GARDNER, AUGUSTUS PEABODY, (uncle of Henry Cabot Lodge, Jr.), a Representative from Massachusetts; born in Boston, Mass., November 5, 1865; attended St. Paul's School, Concord, N.H., and was graduated from Harvard University in 1886; studied law in Harvard Law School, but never practiced, devoting himself to the management of his estate; captain and assistant adjutant general on the staff of Gen. James H. Wilson during the Spanish-American War; member of the State senate 1900 and 1901; elected as a Republican to the Fifty-seventh Congress by special election, to fill the vacancy caused by the resignation of United States Representative William H. Moody, and reelected to the eight succeeding Congresses (November 4, 1902-May 15, 1917); resigned from Congress to enter the Army; chairman, Committee on Industrial Arts and Expositions (Fifty-ninth and Sixtieth Congresses); during the First World War served at Governors Island and in Macon, Ga., as colonel in the Adjutant General's Department, and later was transferred at his own request to the One Hundred and Thirty-first Regiment, United States Infantry, with the rank of major; died at Camp Wheeler, Macon, Ga., January 14, 1918; interment in Arlington National Cemetery.

Boston Athenaeum
Boston, MA
Papers: 1906-1912, 29 items.
Letters from Augustus Peabody Gardner to E.E. Gaylord during Gardner's tenure as a United States Representative. The letters provide revealing and personal observations by Gardner on certain political issues of the period. Some of the issues discussed are: the removal of Speaker of the House, Joseph G. Cannon (Illinois), discussion of insurgency and patronage among members of the House, food surplussing, passage of the Postal Savings Bank bill (1910), the Parcel Post System Bill, meat inspection legislation, and Gardner's opposition to appropriations for a New Orleans Exposition, Theodore Roosevelt's nomination to the Presidency, and the Pension Bill (1910). Several letters discuss the Ballinger-Pinchot controversy in 1910 which involved illegal distribution of federal lands in Alaska, rich in coal, into private ownership. Gardner supported Pinchot's claims and efforts to expose both Taft and Ballinger's motivates in this matter. One of these letters dated 11 January 1910 published by Houghton Mifflin in "Some letters of Augustus Peabody Gardner," in 1920.


Brown University
John Hay Library
Providence, RI
Papers: In the John Hay Correspondence, 1854-1914, "Fiske" to "Gilder," approximately 6,000 items.
Other authors include Augustus Peabody Gardner.


Harvard University
Graduate School of Business Administration Baker Library
Boston, MA
Papers: In the Gardner Family Business Records, ca. 1780-1936, 33.33 linear feet.
Persons represented include Augustus Peabody Gardner.
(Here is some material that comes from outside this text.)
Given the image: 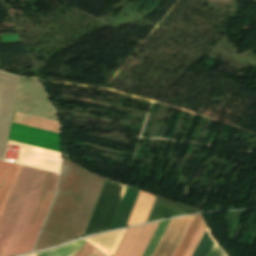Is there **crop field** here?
Returning <instances> with one entry per match:
<instances>
[{"instance_id":"8a807250","label":"crop field","mask_w":256,"mask_h":256,"mask_svg":"<svg viewBox=\"0 0 256 256\" xmlns=\"http://www.w3.org/2000/svg\"><path fill=\"white\" fill-rule=\"evenodd\" d=\"M104 180L63 160L57 195L34 251L83 235Z\"/></svg>"},{"instance_id":"00972430","label":"crop field","mask_w":256,"mask_h":256,"mask_svg":"<svg viewBox=\"0 0 256 256\" xmlns=\"http://www.w3.org/2000/svg\"><path fill=\"white\" fill-rule=\"evenodd\" d=\"M53 250H49V251H45V252H41L38 254V256H51V254L53 253Z\"/></svg>"},{"instance_id":"34b2d1b8","label":"crop field","mask_w":256,"mask_h":256,"mask_svg":"<svg viewBox=\"0 0 256 256\" xmlns=\"http://www.w3.org/2000/svg\"><path fill=\"white\" fill-rule=\"evenodd\" d=\"M126 187V185L105 180L83 236L110 228Z\"/></svg>"},{"instance_id":"214f88e0","label":"crop field","mask_w":256,"mask_h":256,"mask_svg":"<svg viewBox=\"0 0 256 256\" xmlns=\"http://www.w3.org/2000/svg\"><path fill=\"white\" fill-rule=\"evenodd\" d=\"M85 240H79L66 246L55 249L52 256H72Z\"/></svg>"},{"instance_id":"dd49c442","label":"crop field","mask_w":256,"mask_h":256,"mask_svg":"<svg viewBox=\"0 0 256 256\" xmlns=\"http://www.w3.org/2000/svg\"><path fill=\"white\" fill-rule=\"evenodd\" d=\"M158 224L159 222L127 229L114 256H142Z\"/></svg>"},{"instance_id":"28ad6ade","label":"crop field","mask_w":256,"mask_h":256,"mask_svg":"<svg viewBox=\"0 0 256 256\" xmlns=\"http://www.w3.org/2000/svg\"><path fill=\"white\" fill-rule=\"evenodd\" d=\"M207 225L202 214L195 215L187 233L185 234L174 256H192Z\"/></svg>"},{"instance_id":"d1516ede","label":"crop field","mask_w":256,"mask_h":256,"mask_svg":"<svg viewBox=\"0 0 256 256\" xmlns=\"http://www.w3.org/2000/svg\"><path fill=\"white\" fill-rule=\"evenodd\" d=\"M155 197L141 191L126 226L145 222Z\"/></svg>"},{"instance_id":"412701ff","label":"crop field","mask_w":256,"mask_h":256,"mask_svg":"<svg viewBox=\"0 0 256 256\" xmlns=\"http://www.w3.org/2000/svg\"><path fill=\"white\" fill-rule=\"evenodd\" d=\"M14 111L58 122L40 80L20 77Z\"/></svg>"},{"instance_id":"3316defc","label":"crop field","mask_w":256,"mask_h":256,"mask_svg":"<svg viewBox=\"0 0 256 256\" xmlns=\"http://www.w3.org/2000/svg\"><path fill=\"white\" fill-rule=\"evenodd\" d=\"M47 172L39 170L37 173V176L34 180V183L32 185V188L30 190V193L27 197V200L25 202V205L22 209V212L20 214V217L18 219V222L15 226V229L13 231V234L7 244V246L4 248V250L1 252L0 256H10L14 247L16 246L22 231L24 229V226L27 222V219L29 217V214L31 212V209L33 207V204L36 200V197L38 195V192L40 190V187L42 185V182L45 178Z\"/></svg>"},{"instance_id":"cbeb9de0","label":"crop field","mask_w":256,"mask_h":256,"mask_svg":"<svg viewBox=\"0 0 256 256\" xmlns=\"http://www.w3.org/2000/svg\"><path fill=\"white\" fill-rule=\"evenodd\" d=\"M207 229H206L199 245L197 246L193 256H208L215 243L216 244L209 256H228L225 253V251L220 247V245L216 242V240L212 236L210 230L208 229L209 233L211 234L212 238L215 241V243H214V241L211 238L210 234L208 233Z\"/></svg>"},{"instance_id":"ac0d7876","label":"crop field","mask_w":256,"mask_h":256,"mask_svg":"<svg viewBox=\"0 0 256 256\" xmlns=\"http://www.w3.org/2000/svg\"><path fill=\"white\" fill-rule=\"evenodd\" d=\"M58 175L47 173L23 234L11 256L32 250L55 195Z\"/></svg>"},{"instance_id":"5142ce71","label":"crop field","mask_w":256,"mask_h":256,"mask_svg":"<svg viewBox=\"0 0 256 256\" xmlns=\"http://www.w3.org/2000/svg\"><path fill=\"white\" fill-rule=\"evenodd\" d=\"M12 122L59 133V124L56 123L57 121L52 122L14 112Z\"/></svg>"},{"instance_id":"f4fd0767","label":"crop field","mask_w":256,"mask_h":256,"mask_svg":"<svg viewBox=\"0 0 256 256\" xmlns=\"http://www.w3.org/2000/svg\"><path fill=\"white\" fill-rule=\"evenodd\" d=\"M38 170L24 167L2 223L0 225V252L5 247L21 212L29 189Z\"/></svg>"},{"instance_id":"bc2a9ffb","label":"crop field","mask_w":256,"mask_h":256,"mask_svg":"<svg viewBox=\"0 0 256 256\" xmlns=\"http://www.w3.org/2000/svg\"><path fill=\"white\" fill-rule=\"evenodd\" d=\"M22 166H17V168H16V171H15V173H14V176H13V178H12V180H11V183H10V185H9V188H8V190H7V193H6V195H5V198H4V200H3V203H2V205H1V208H0V223H1V220H2V218H3V215H4V213H5V210H6V208H7V205H8V203H9V200H10V198H11V195H12V193H13V190H14V188H15V185H16V183H17V180H18V178H19V175H20V173H21V170H22Z\"/></svg>"},{"instance_id":"22f410ed","label":"crop field","mask_w":256,"mask_h":256,"mask_svg":"<svg viewBox=\"0 0 256 256\" xmlns=\"http://www.w3.org/2000/svg\"><path fill=\"white\" fill-rule=\"evenodd\" d=\"M127 230V229H126ZM125 230L87 238L108 256H112ZM126 232V231H125Z\"/></svg>"},{"instance_id":"92a150f3","label":"crop field","mask_w":256,"mask_h":256,"mask_svg":"<svg viewBox=\"0 0 256 256\" xmlns=\"http://www.w3.org/2000/svg\"><path fill=\"white\" fill-rule=\"evenodd\" d=\"M95 248L86 241L73 256H89Z\"/></svg>"},{"instance_id":"4a817a6b","label":"crop field","mask_w":256,"mask_h":256,"mask_svg":"<svg viewBox=\"0 0 256 256\" xmlns=\"http://www.w3.org/2000/svg\"><path fill=\"white\" fill-rule=\"evenodd\" d=\"M169 222H170V220L160 222V224H159L155 234L153 235L148 247L146 248L143 256H152V254H153L154 250L156 249L162 235L164 234Z\"/></svg>"},{"instance_id":"e52e79f7","label":"crop field","mask_w":256,"mask_h":256,"mask_svg":"<svg viewBox=\"0 0 256 256\" xmlns=\"http://www.w3.org/2000/svg\"><path fill=\"white\" fill-rule=\"evenodd\" d=\"M8 146L20 147L18 163L58 173L61 161L60 153L20 144L10 140Z\"/></svg>"},{"instance_id":"dafd665d","label":"crop field","mask_w":256,"mask_h":256,"mask_svg":"<svg viewBox=\"0 0 256 256\" xmlns=\"http://www.w3.org/2000/svg\"><path fill=\"white\" fill-rule=\"evenodd\" d=\"M156 200H159V201H162V202H165V203L171 204V205H175V206H178V207H181V208H184V209H187V210L193 211V212H196V211H197V209H195V208H192V207H189V206H186V205L180 204V203H176V202H173V201H170V200H167V199H164V198L158 197V196L156 197Z\"/></svg>"},{"instance_id":"5a996713","label":"crop field","mask_w":256,"mask_h":256,"mask_svg":"<svg viewBox=\"0 0 256 256\" xmlns=\"http://www.w3.org/2000/svg\"><path fill=\"white\" fill-rule=\"evenodd\" d=\"M193 217L194 215L171 220L153 256H173Z\"/></svg>"},{"instance_id":"733c2abd","label":"crop field","mask_w":256,"mask_h":256,"mask_svg":"<svg viewBox=\"0 0 256 256\" xmlns=\"http://www.w3.org/2000/svg\"><path fill=\"white\" fill-rule=\"evenodd\" d=\"M17 165L0 161V205Z\"/></svg>"},{"instance_id":"d8731c3e","label":"crop field","mask_w":256,"mask_h":256,"mask_svg":"<svg viewBox=\"0 0 256 256\" xmlns=\"http://www.w3.org/2000/svg\"><path fill=\"white\" fill-rule=\"evenodd\" d=\"M9 139L60 152L57 133L13 123Z\"/></svg>"},{"instance_id":"4177f3b9","label":"crop field","mask_w":256,"mask_h":256,"mask_svg":"<svg viewBox=\"0 0 256 256\" xmlns=\"http://www.w3.org/2000/svg\"><path fill=\"white\" fill-rule=\"evenodd\" d=\"M38 254V253H37ZM37 254L29 255V256H37Z\"/></svg>"},{"instance_id":"a9b5d70f","label":"crop field","mask_w":256,"mask_h":256,"mask_svg":"<svg viewBox=\"0 0 256 256\" xmlns=\"http://www.w3.org/2000/svg\"><path fill=\"white\" fill-rule=\"evenodd\" d=\"M90 256H105L102 253H100L98 250H94L93 253Z\"/></svg>"},{"instance_id":"d9b57169","label":"crop field","mask_w":256,"mask_h":256,"mask_svg":"<svg viewBox=\"0 0 256 256\" xmlns=\"http://www.w3.org/2000/svg\"><path fill=\"white\" fill-rule=\"evenodd\" d=\"M183 213H190V211H187L178 207H174V206L155 200L147 221L157 220V219L178 215V214H183Z\"/></svg>"}]
</instances>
Massachusetts Historical Society
Boston, MA
Papers: In the Gardner Family Papers, ca. 1655-1959, 2 boxes and 1 narrow box.
Correspondents include Augustus P. Gardner.

Papers: In the Henry Cabot Lodge Papers, ca. 1745-1966; 154 boxes, 216 volumes and an oversize container.
Correspondents include Augustus P. Gardner.

  • Gardner, Augustus Peabody. Some Letters of Augustus Peabody Gardner. Edited by Constance Gardner. Boston: Houghton Mifflin Co., 1920.
  • Gardner, Constance. Augustus Peabody Gardner, Major, United States National Guard, 1865-1918. Cambridge, MA: The Riverside Press, privately printed, 1919.